Добавить в цитаты Настройки чтения

Страница 16 из 193

Она и не узнала его, и только от этого так легко, так спокойно было на душе…

Гладь кривого зеркала колыхнулась, коротко усмехнулась хрустом сухой ветки, любуясь встречей отражения - с отражающимся. Они и правда смотрелись зеркально - Никольский с Алексеем на руках и мрачный, тяжело дышащий Юровский, ноша которого была потяжелее, потому как годами старше и телом крепче. Никольский окинул взглядом спящего мальчишку - не так чтоб фотографически похож, но вполне сойдёт.

- А чего сам?

- Да ну его, кому другому - он тяжёлый, во-первых, как сволочь, во-вторых - это пока спит, а ну как проснётся? Они на него, оказалось, весь оставленный морфий извели, не хватило, а где я сейчас возьму, делать мне тем более будто больше нехрен? Сброшу - и мне к этим обратно… Надеюсь, Боткин там не уснул, а то мне этого только не хватало…

С другой стороны дома оглушительно грохотнуло что-то железное.

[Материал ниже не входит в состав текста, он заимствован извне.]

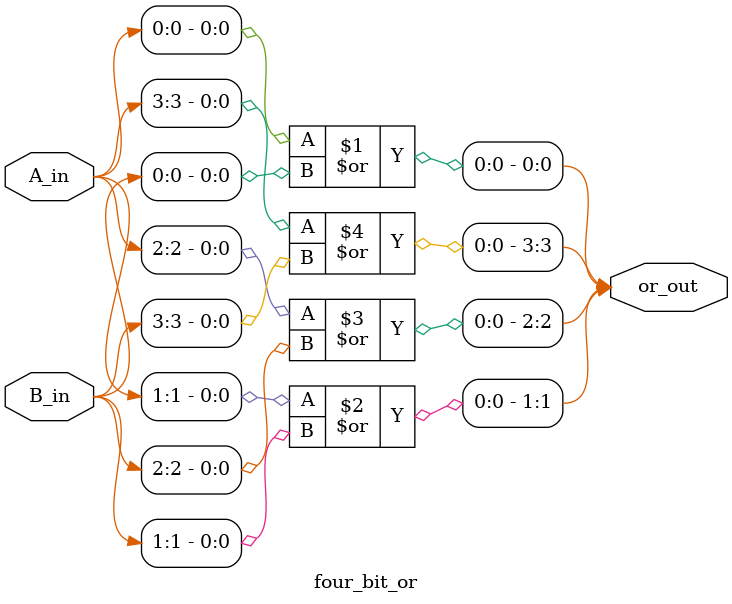
<source format=v>
module four_bit_or(

    input [3:0] A_in,

    input [3:0] B_in,

    output [3:0] or_out

    );

    

    or g1(or_out[0],A_in[0],B_in[0]);

    or g2(or_out[1],A_in[1],B_in[1]);

    or g3(or_out[2],A_in[2],B_in[2]);

    or g4(or_out[3],A_in[3],B_in[3]);

endmodule
</source>
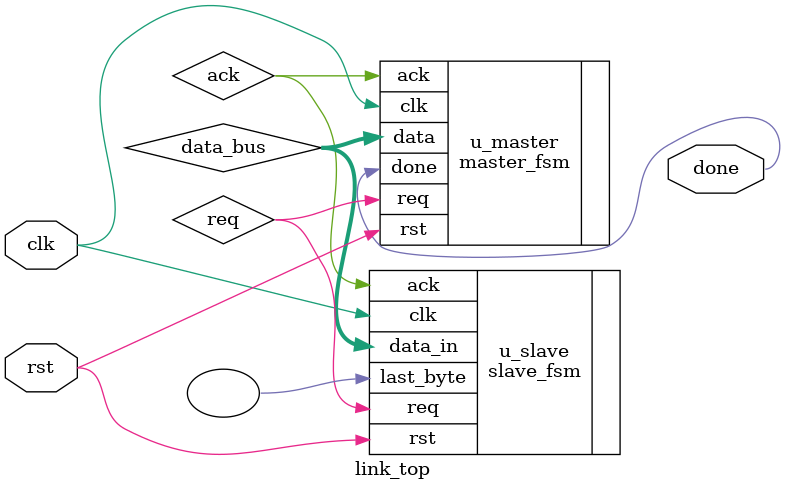
<source format=v>
module link_top(
input wire clk,
input wire rst,
output wire done
);
wire req, ack;
wire [7:0] data_bus;
master_fsm u_master(.clk(clk), .rst(rst), .ack(ack), .req(req), .data(data_bus), .done(done));
slave_fsm  u_slave (.clk(clk), .rst(rst), .req(req), .data_in(data_bus), .ack(ack), .last_byte());
endmodule
</source>
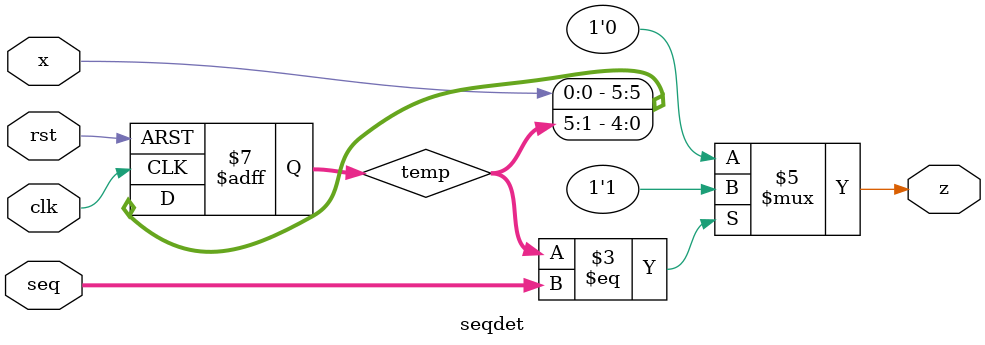
<source format=v>
module seqdet
(
   input wire x,
   input wire clk,
   input wire [5:0] seq,
   input wire rst,
   output reg z
);
 
  reg [5:0] temp;
  //reg [5:0] out=6'b101010;
 
  always @ (posedge clk,posedge rst)
   if(rst)
      temp <= 6'd0;
   else
      temp <= {x,temp[5:1]};
  
  always @(temp)
    if(temp==seq)
      z=1'b1;
    else
      z=1'b0;

    
  
  
endmodule 


</source>
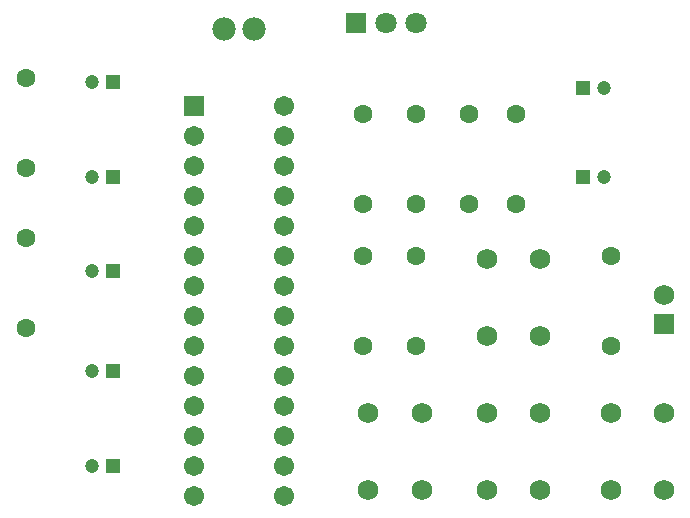
<source format=gbs>
G04 Layer_Color=8150272*
%FSLAX25Y25*%
%MOIN*%
G70*
G01*
G75*
%ADD25R,0.07099X0.07099*%
%ADD26C,0.07099*%
%ADD27C,0.06312*%
%ADD28C,0.06800*%
%ADD29C,0.07800*%
%ADD30C,0.06706*%
%ADD31R,0.06706X0.06706*%
%ADD32C,0.04737*%
%ADD33R,0.04737X0.04737*%
%ADD34R,0.06800X0.06800*%
D25*
X314803Y360236D02*
D03*
D26*
X324803D02*
D03*
X334803D02*
D03*
D27*
X334646Y299961D02*
D03*
Y329961D02*
D03*
X316929Y252717D02*
D03*
Y282717D02*
D03*
X204724Y288622D02*
D03*
Y258622D02*
D03*
X368110Y299961D02*
D03*
Y329961D02*
D03*
X352362Y299961D02*
D03*
Y329961D02*
D03*
X399606Y252717D02*
D03*
Y282717D02*
D03*
X334646D02*
D03*
Y252717D02*
D03*
X316929Y329961D02*
D03*
Y299961D02*
D03*
X204724Y341772D02*
D03*
Y311772D02*
D03*
D28*
X417323Y269685D02*
D03*
X417323Y204724D02*
D03*
Y230315D02*
D03*
X399606Y204724D02*
D03*
Y230315D02*
D03*
X336614Y204724D02*
D03*
Y230315D02*
D03*
X318898Y204724D02*
D03*
Y230315D02*
D03*
X375984Y204724D02*
D03*
Y230315D02*
D03*
X358268Y204724D02*
D03*
Y230315D02*
D03*
X375984Y255905D02*
D03*
Y281496D02*
D03*
X358268Y255905D02*
D03*
Y281496D02*
D03*
D29*
X270591Y358268D02*
D03*
X280591D02*
D03*
D30*
X290591Y202717D02*
D03*
Y212717D02*
D03*
Y222717D02*
D03*
Y232717D02*
D03*
Y242717D02*
D03*
Y252717D02*
D03*
Y262717D02*
D03*
Y272717D02*
D03*
Y282717D02*
D03*
Y292717D02*
D03*
Y302717D02*
D03*
Y312717D02*
D03*
Y322717D02*
D03*
Y332717D02*
D03*
X260591Y202717D02*
D03*
Y212717D02*
D03*
Y222717D02*
D03*
Y232717D02*
D03*
Y242717D02*
D03*
Y252717D02*
D03*
Y262717D02*
D03*
Y272717D02*
D03*
Y282717D02*
D03*
Y292717D02*
D03*
Y302717D02*
D03*
Y312717D02*
D03*
Y322717D02*
D03*
D31*
Y332717D02*
D03*
D32*
X226752Y340551D02*
D03*
Y212598D02*
D03*
Y244094D02*
D03*
Y277559D02*
D03*
Y309055D02*
D03*
X397264Y338583D02*
D03*
Y309055D02*
D03*
D33*
X233752Y340551D02*
D03*
Y212598D02*
D03*
Y244094D02*
D03*
Y277559D02*
D03*
Y309055D02*
D03*
X390264Y338583D02*
D03*
Y309055D02*
D03*
D34*
X417323Y259842D02*
D03*
M02*

</source>
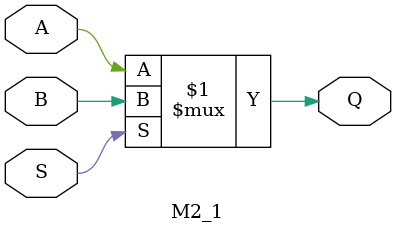
<source format=v>
module M2_1(	input A,	output wire Q,
					input B,
					input S   );

assign Q = S? B: A;

endmodule
</source>
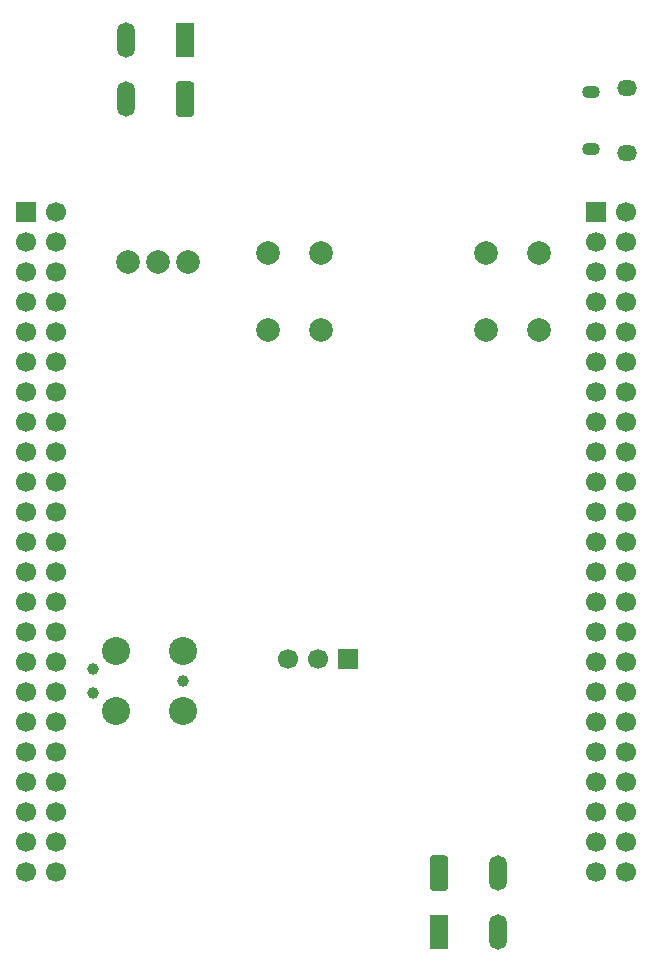
<source format=gbr>
%TF.GenerationSoftware,KiCad,Pcbnew,9.0.1+1*%
%TF.CreationDate,2025-11-20T15:33:45+00:00*%
%TF.ProjectId,com4bbb,636f6d34-6262-4622-9e6b-696361645f70,rev?*%
%TF.SameCoordinates,Original*%
%TF.FileFunction,Soldermask,Bot*%
%TF.FilePolarity,Negative*%
%FSLAX46Y46*%
G04 Gerber Fmt 4.6, Leading zero omitted, Abs format (unit mm)*
G04 Created by KiCad (PCBNEW 9.0.1+1) date 2025-11-20 15:33:45*
%MOMM*%
%LPD*%
G01*
G04 APERTURE LIST*
G04 Aperture macros list*
%AMRoundRect*
0 Rectangle with rounded corners*
0 $1 Rounding radius*
0 $2 $3 $4 $5 $6 $7 $8 $9 X,Y pos of 4 corners*
0 Add a 4 corners polygon primitive as box body*
4,1,4,$2,$3,$4,$5,$6,$7,$8,$9,$2,$3,0*
0 Add four circle primitives for the rounded corners*
1,1,$1+$1,$2,$3*
1,1,$1+$1,$4,$5*
1,1,$1+$1,$6,$7*
1,1,$1+$1,$8,$9*
0 Add four rect primitives between the rounded corners*
20,1,$1+$1,$2,$3,$4,$5,0*
20,1,$1+$1,$4,$5,$6,$7,0*
20,1,$1+$1,$6,$7,$8,$9,0*
20,1,$1+$1,$8,$9,$2,$3,0*%
G04 Aperture macros list end*
%ADD10R,1.700000X1.700000*%
%ADD11C,1.700000*%
%ADD12RoundRect,0.250001X-0.499999X-1.249999X0.499999X-1.249999X0.499999X1.249999X-0.499999X1.249999X0*%
%ADD13R,1.500000X3.000000*%
%ADD14O,1.500000X3.000000*%
%ADD15C,2.000000*%
%ADD16RoundRect,0.250001X0.499999X1.249999X-0.499999X1.249999X-0.499999X-1.249999X0.499999X-1.249999X0*%
%ADD17C,2.374900*%
%ADD18C,0.990600*%
%ADD19O,1.700000X1.350000*%
%ADD20O,1.500000X1.100000*%
G04 APERTURE END LIST*
D10*
%TO.C,P8*%
X164630100Y-62382400D03*
D11*
X167170100Y-62382400D03*
X164630100Y-64922400D03*
X167170100Y-64922400D03*
X164630100Y-67462400D03*
X167170100Y-67462400D03*
X164630100Y-70002400D03*
X167170100Y-70002400D03*
X164630100Y-72542400D03*
X167170100Y-72542400D03*
X164630100Y-75082400D03*
X167170100Y-75082400D03*
X164630100Y-77622400D03*
X167170100Y-77622400D03*
X164630100Y-80162400D03*
X167170100Y-80162400D03*
X164630100Y-82702400D03*
X167170100Y-82702400D03*
X164630100Y-85242400D03*
X167170100Y-85242400D03*
X164630100Y-87782400D03*
X167170100Y-87782400D03*
X164630100Y-90322400D03*
X167170100Y-90322400D03*
X164630100Y-92862400D03*
X167170100Y-92862400D03*
X164630100Y-95402400D03*
X167170100Y-95402400D03*
X164630100Y-97942400D03*
X167170100Y-97942400D03*
X164630100Y-100482400D03*
X167170100Y-100482400D03*
X164630100Y-103022400D03*
X167170100Y-103022400D03*
X164630100Y-105562400D03*
X167170100Y-105562400D03*
X164630100Y-108102400D03*
X167170100Y-108102400D03*
X164630100Y-110642400D03*
X167170100Y-110642400D03*
X164630100Y-113182400D03*
X167170100Y-113182400D03*
X164630100Y-115722400D03*
X167170100Y-115722400D03*
X164630100Y-118262400D03*
X167170100Y-118262400D03*
%TD*%
D10*
%TO.C,P9*%
X116370100Y-62382400D03*
D11*
X118910100Y-62382400D03*
X116370100Y-64922400D03*
X118910100Y-64922400D03*
X116370100Y-67462400D03*
X118910100Y-67462400D03*
X116370100Y-70002400D03*
X118910100Y-70002400D03*
X116370100Y-72542400D03*
X118910100Y-72542400D03*
X116370100Y-75082400D03*
X118910100Y-75082400D03*
X116370100Y-77622400D03*
X118910100Y-77622400D03*
X116370100Y-80162400D03*
X118910100Y-80162400D03*
X116370100Y-82702400D03*
X118910100Y-82702400D03*
X116370100Y-85242400D03*
X118910100Y-85242400D03*
X116370100Y-87782400D03*
X118910100Y-87782400D03*
X116370100Y-90322400D03*
X118910100Y-90322400D03*
X116370100Y-92862400D03*
X118910100Y-92862400D03*
X116370100Y-95402400D03*
X118910100Y-95402400D03*
X116370100Y-97942400D03*
X118910100Y-97942400D03*
X116370100Y-100482400D03*
X118910100Y-100482400D03*
X116370100Y-103022400D03*
X118910100Y-103022400D03*
X116370100Y-105562400D03*
X118910100Y-105562400D03*
X116370100Y-108102400D03*
X118910100Y-108102400D03*
X116370100Y-110642400D03*
X118910100Y-110642400D03*
X116370100Y-113182400D03*
X118910100Y-113182400D03*
X116370100Y-115722400D03*
X118910100Y-115722400D03*
X116370100Y-118262400D03*
X118910100Y-118262400D03*
%TD*%
D12*
%TO.C,J101*%
X151370100Y-118382400D03*
D13*
X151370100Y-123382400D03*
D14*
X156370100Y-118382400D03*
X156370100Y-123382400D03*
%TD*%
D15*
%TO.C,SW101*%
X155370100Y-72382400D03*
X155370100Y-65882400D03*
X159870100Y-72382400D03*
X159870100Y-65882400D03*
%TD*%
%TO.C,SW102*%
X136870100Y-72382400D03*
X136870100Y-65882400D03*
X141370100Y-72382400D03*
X141370100Y-65882400D03*
%TD*%
D16*
%TO.C,J102*%
X129870100Y-52882400D03*
D13*
X129870100Y-47882400D03*
D14*
X124870100Y-52882400D03*
X124870100Y-47882400D03*
%TD*%
D15*
%TO.C,U102*%
X130160100Y-66632400D03*
X127620100Y-66632400D03*
X125080100Y-66632400D03*
%TD*%
D17*
%TO.C,J202*%
X129740100Y-104688400D03*
D18*
X129740100Y-102148400D03*
D17*
X129740100Y-99608400D03*
X124025100Y-104688400D03*
X124025100Y-99608400D03*
D18*
X122120100Y-103164400D03*
X122120100Y-101132400D03*
%TD*%
D19*
%TO.C,J201*%
X167250100Y-57412400D03*
D20*
X164250100Y-57102400D03*
X164250100Y-52262400D03*
D19*
X167250100Y-51952400D03*
%TD*%
D10*
%TO.C,JP203*%
X143670100Y-100282400D03*
D11*
X141130100Y-100282400D03*
X138590100Y-100282400D03*
%TD*%
M02*

</source>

- Ну, пора. Ни пуха. Береги там себя…

- Аналогично, Янкель.

Тут уж без помощи Антонова не обошлось - сперва он принял с рук коменданта спящего подростка, потом помог влезть и самому, затворил наконец окно. И словно отпустил кто-то пружину таинственного механизма, пришли в движение таинственные силы, скрытые под покровом ночи - пожилой доктор принял с рук на руки лже-царевича, втащил через окно ватерклозета Антонов сумасшедшую Веру, повёл наверх, с повелением сесть в комнате и ждать, пока придут к ней сёстры, повёл туда же другой лестницей Марконин Аньку Ярошину, ждут своей очереди, чтобы выступить в свой час и миг, Елена Берг и Аглая Гущина - каждая считая себя примой, считая единственной, не представляя и малой доли адского труда незримого для них режиссёра…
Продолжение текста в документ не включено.